The change in particle size distributions following protease exposure provides interesting insight into the possible fate of these particles in the lung in vivo. We have previously reported that following administration of In-111 labelled albumin nanoparticles to the lungs of mice, a significant fraction of albumin-associated In-111 activity was quantified within the lung tissue from 4 h post-deposition, along with increased activity in BAL cells compared to deposition of albumin in its solution form [18]. Micron-sized particles (~2–3 μm) have been demonstrated to undergo increased alveolar macrophage uptake compared to smaller particles [46], which may suggest a possible mechanism for the accumulation of albumin-associated activity in BAL cells after lung deposition. Conversely, degradation of albumin nanoparticles into smaller peptide and amino acid fragments may facilitate their uptake into lung tissue, as absorption from the lung has been demonstrated to be inversely proportional to molecular weight [47].
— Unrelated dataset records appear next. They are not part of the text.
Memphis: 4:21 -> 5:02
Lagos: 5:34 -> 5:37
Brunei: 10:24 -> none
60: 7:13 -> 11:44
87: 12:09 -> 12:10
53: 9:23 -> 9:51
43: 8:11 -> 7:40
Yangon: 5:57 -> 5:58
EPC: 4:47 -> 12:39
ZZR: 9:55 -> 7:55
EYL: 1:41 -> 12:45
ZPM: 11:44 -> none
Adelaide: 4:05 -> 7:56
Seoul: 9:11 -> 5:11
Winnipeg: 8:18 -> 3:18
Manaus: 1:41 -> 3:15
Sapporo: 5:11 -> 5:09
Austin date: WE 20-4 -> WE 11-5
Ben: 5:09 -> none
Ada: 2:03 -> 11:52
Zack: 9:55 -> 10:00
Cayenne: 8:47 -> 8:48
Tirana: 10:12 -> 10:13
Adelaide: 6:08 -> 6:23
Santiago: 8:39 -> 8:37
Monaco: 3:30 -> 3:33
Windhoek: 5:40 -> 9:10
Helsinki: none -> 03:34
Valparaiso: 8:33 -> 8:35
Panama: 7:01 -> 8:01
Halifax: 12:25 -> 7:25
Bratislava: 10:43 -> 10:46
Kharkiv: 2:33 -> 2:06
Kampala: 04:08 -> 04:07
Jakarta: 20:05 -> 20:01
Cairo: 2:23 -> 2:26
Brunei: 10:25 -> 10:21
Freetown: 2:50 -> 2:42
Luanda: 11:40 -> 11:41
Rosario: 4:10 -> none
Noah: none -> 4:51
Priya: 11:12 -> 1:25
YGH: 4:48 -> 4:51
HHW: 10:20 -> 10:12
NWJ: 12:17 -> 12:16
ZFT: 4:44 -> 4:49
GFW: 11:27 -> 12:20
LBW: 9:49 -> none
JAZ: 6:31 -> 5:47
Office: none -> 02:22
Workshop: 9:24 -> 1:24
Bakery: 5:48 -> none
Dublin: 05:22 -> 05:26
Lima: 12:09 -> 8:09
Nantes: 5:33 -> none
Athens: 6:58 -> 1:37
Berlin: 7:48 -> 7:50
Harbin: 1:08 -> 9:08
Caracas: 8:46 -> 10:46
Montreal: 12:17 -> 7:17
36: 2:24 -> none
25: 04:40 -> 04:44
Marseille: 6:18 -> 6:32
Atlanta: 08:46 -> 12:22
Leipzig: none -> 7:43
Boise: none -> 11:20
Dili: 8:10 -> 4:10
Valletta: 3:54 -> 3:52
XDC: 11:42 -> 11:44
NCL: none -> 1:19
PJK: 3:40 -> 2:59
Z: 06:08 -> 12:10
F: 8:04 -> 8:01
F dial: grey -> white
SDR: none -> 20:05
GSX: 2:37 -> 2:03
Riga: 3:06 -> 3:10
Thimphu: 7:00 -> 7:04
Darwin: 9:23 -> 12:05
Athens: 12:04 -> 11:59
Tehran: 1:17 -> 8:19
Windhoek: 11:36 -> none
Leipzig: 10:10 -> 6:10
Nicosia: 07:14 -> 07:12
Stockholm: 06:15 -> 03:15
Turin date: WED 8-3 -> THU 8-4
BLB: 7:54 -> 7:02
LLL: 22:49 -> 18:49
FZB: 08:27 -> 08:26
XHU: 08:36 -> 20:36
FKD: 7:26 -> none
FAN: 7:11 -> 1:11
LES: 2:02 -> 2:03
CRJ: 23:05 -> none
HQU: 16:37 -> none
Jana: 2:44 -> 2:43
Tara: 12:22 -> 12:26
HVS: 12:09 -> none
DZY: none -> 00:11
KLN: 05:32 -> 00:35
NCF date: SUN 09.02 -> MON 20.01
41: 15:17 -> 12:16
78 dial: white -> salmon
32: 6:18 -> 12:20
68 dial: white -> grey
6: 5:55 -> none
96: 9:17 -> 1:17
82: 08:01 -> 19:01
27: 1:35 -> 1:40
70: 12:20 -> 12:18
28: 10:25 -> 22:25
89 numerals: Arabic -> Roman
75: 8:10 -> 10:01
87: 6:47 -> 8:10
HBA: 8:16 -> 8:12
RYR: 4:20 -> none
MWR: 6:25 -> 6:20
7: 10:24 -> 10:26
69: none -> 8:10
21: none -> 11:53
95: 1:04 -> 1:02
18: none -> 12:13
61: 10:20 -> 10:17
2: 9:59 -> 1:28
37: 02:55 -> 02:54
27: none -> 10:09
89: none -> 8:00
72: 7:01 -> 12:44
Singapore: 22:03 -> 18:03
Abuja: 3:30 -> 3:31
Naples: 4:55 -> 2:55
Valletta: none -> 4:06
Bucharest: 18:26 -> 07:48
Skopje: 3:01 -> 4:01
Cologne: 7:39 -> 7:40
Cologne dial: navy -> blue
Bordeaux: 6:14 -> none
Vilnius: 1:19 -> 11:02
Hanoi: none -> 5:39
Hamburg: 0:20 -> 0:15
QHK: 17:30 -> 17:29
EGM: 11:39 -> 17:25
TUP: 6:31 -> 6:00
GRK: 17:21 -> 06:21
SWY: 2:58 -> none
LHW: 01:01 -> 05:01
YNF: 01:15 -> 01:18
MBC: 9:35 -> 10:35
This study employed albumin nanoparticles as the first test system to be applied to the four lung protease models. As a carrier system, the degradation of albumin nanoparticles is primarily of interest in order to predict drug release rates, lung retention and toxicity potential. However, these models would also be of significant interest in future for pharmacologically-active biomolecules, including antibody-based therapies and therapeutic enzymes. For these biomolecules, protease-mediated degradation could affect the function of the therapeutic and thus render some inactive. Recent studies have suggested that engineering approaches, e.g. addition of polyethylene glycol (PEG) to biomolecules (e.g. recombinant human deoxyribonuclease I (rhDNase)) can improve their stability to proteolysis, and thus improve their activity [48]. Changes to protein structure, including aggregation and degradation, are known to modulate the immunogenicity of the biomolecules [49] and so understanding protease stability is an important element of predicting the safety of biotherapeutics. In this context, the development of a standardised, well-characterised model of lung protease activity is of significant value in enabling the screening of new biomolecules for their stability, and design and testing of protective strategies to improve resistance to protease activity before beginning in vivo pharmacokinetic and pharmacodynamic studies. We present in this study an important first step in the development of such a model for widespread application in the inhaled biopharmaceutical field.

Conclusions

This study reports four data-informed in vitro experimental models of human lung protease activity. We have demonstrated the significant role that proteases can play in the stability of biotherapeutics designed for delivery to the lungs (albumin nanoparticles) and have illustrated the use dynamic light scattering to provide in situ monitoring of protease-mediated degradation using both the count rate and particle size distribution outputs. As in vitro models of respiratory tissues improve in their sophistication and ability to predict in vivo performance, this study has highlighted a pressing need to ensure that the effects of protease are considered in predictive models. The data presented here demonstrates the feasibility of creating simulants that model lung protease activity realistically and how these simulants can be employed to investigate stability in the lung environment during inhaled biotherapeutic development. These are key first steps in the development of fit-for-purpose, validated and predictive models of lung protease which will be of significant value in the pre-clinical development of biopharmaceuticals for inhalation.